IASB issues guide on selecting and applying accounting policies

On 21 November 2019, the International Accounting Standards Board issued a Guide to Selecting and Applying Accounting Policies – IAS 8 (Guide). The Guide provides a step-by-step walk through of the requirements of the ‘hierarchy’ for selecting and applying accounting policies laid out in paragraphs 10-12 of IAS 8 Accounting Policies, Changes in Accounting Estimates and Errors.

The following flowchart has been extracted from the Guide and summarises the steps for selecting and applying accounting policies for a transaction, event or other condition (transaction).

Guide to Selecting and Applying Accounting Policies – IAS 8

Step one – Consider whether an IFRS standard specifically applies to the transaction

If there is an IFRS Standard (including Interpretations) that specifically applies to a transaction, other event or condition, the Guide notes that the requirements of that Standard are followed, even if those requirements do not align with the Conceptual Framework for Financial Reporting (Conceptual Framework).

The Guide illustrates this point by using two examples:

  1. How the timing for recognising a liability to pay a government levy is different if IFRIC 21 Levies (the specific standard) is applied, as compared to the Conceptual Framework, and
  2. How a financial instrument issued with a ‘dividend blocker’ (i.e. a term specifying that the entity cannot pay an ordinary dividend unless it has paid dividends of a specified amount to holders of the instrument), but no other obligations to pay cash, could be classified differently under IAS 32 (the specific standard), as compared to the Conceptual Framework.

Step two – Consider whether an IFRS standard deals with similar and related issues

Where there are no specific IFRS Standards dealing with a transaction, event or other condition, the Guide notes that the ‘hierarchy’ listed in paragraph 11 of IAS 8 requires preparers to consider IFRS Standards dealing with similar and related issues before consulting the Conceptual Framework for guidance.

The Guide uses an example of back-to-back commodity loans to illustrate this point.

When accounting policies are developed with reference to the requirements in IFRS Standards dealing with similar and related issues, preparers must use judgement and apply all aspects of the Standard that are related to the issue at hand.

Step three – Refer to and consider the applicability of the Conceptual Framework

The Conceptual Framework is only consulted if both of the following apply, i.e.:

  • There is no IFRS Standard that specifically applies to the transaction, event or other condition, and
  • There is no IFRS Standard that deals with similar and related issues.

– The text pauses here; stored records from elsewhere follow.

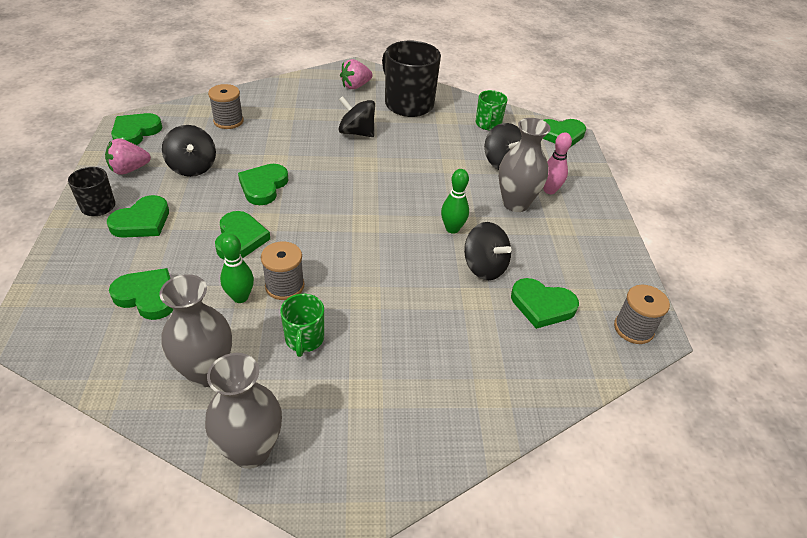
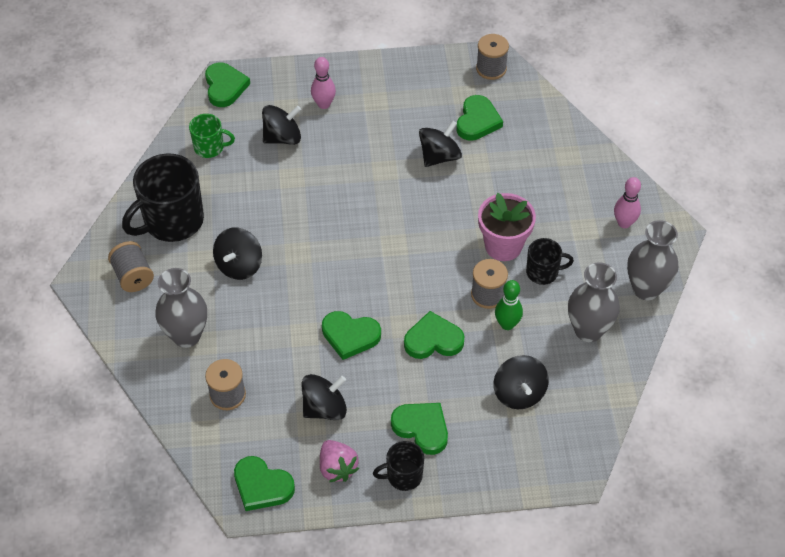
camera: 90 degrees left, 10 degrees up
green heart [109,268,173,320] -> black spinning top [494,355,549,409]
green mug [280,294,324,357] -> black mug [526,238,574,285]
pink strawberry [340,59,373,89] -> grey spool [108,241,154,292]
green bowling pin [441,169,469,234] -> none
grey vase [499,118,551,212] -> grey vase moved to [155,268,207,348]
none -> pink flower pot [478,193,536,261]
none -> pink bowling pin [614,177,641,228]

The Guide uses an example of an entity that pays a tax deposit to a tax authority during a tax dispute to illustrate this point. If the outcome of the tax dispute is such that an additional payment is required by the entity, the tax deposit will be used to offset any additional tax liability. If the tax dispute settles in the entity’s favour, the entity will receive a refund from the tax authority. As there are no IFRS Standards that specifically apply to the transaction, nor dealing with similar and related issues, the entity refers to the Conceptual Framework in developing a policy to account for the tax deposit paid.

Other considerations

Recent pronouncements of other standard-setting bodies

In addition to the process outlined in the diagram above, the Guide notes that management is also permitted to consider the most recent pronouncements of other standard-setting bodies (e.g. US GAAP) when selecting and applying accounting policies, but only if all the following apply:

  • There is no IFRS Standard (or Interpretation) that applies specifically to the transaction, other event or condition
  • That other standard-setting body uses a similar conceptual framework to develop accounting standards, other accounting literature and accepted industry practices, and
  • These other sources do not conflict with the Conceptual Framework or with IFRS Standards dealing with similar or related issues.

Disclosures

The Guide highlights that if an entity develops an accounting policy by reference to IFRS Standards dealing with similar and related issues, they also need to consider all the requirements dealing with those issues, including the disclosure requirements.

Disclosure of these transactions is also necessary in order to meet the general presentation and disclosure requirements in IAS 1 Presentation of Financial Statements, including:

  • When relevant to an understanding of the entity’s financial position and performance, presenting additional line items in the statement of financial position and in the statement of profit or loss and other comprehensive income
  • Disclosing:
    • The nature and amount of material items of income and expense
    • Information relevant to a understanding of any of the financial statements
    • Significant accounting policies, and
    • Information about assumptions made about the future, and other major sources of estimation uncertainty.

Where to find the guide

The Guide can be downloaded from the International Accounting Standards Board web site.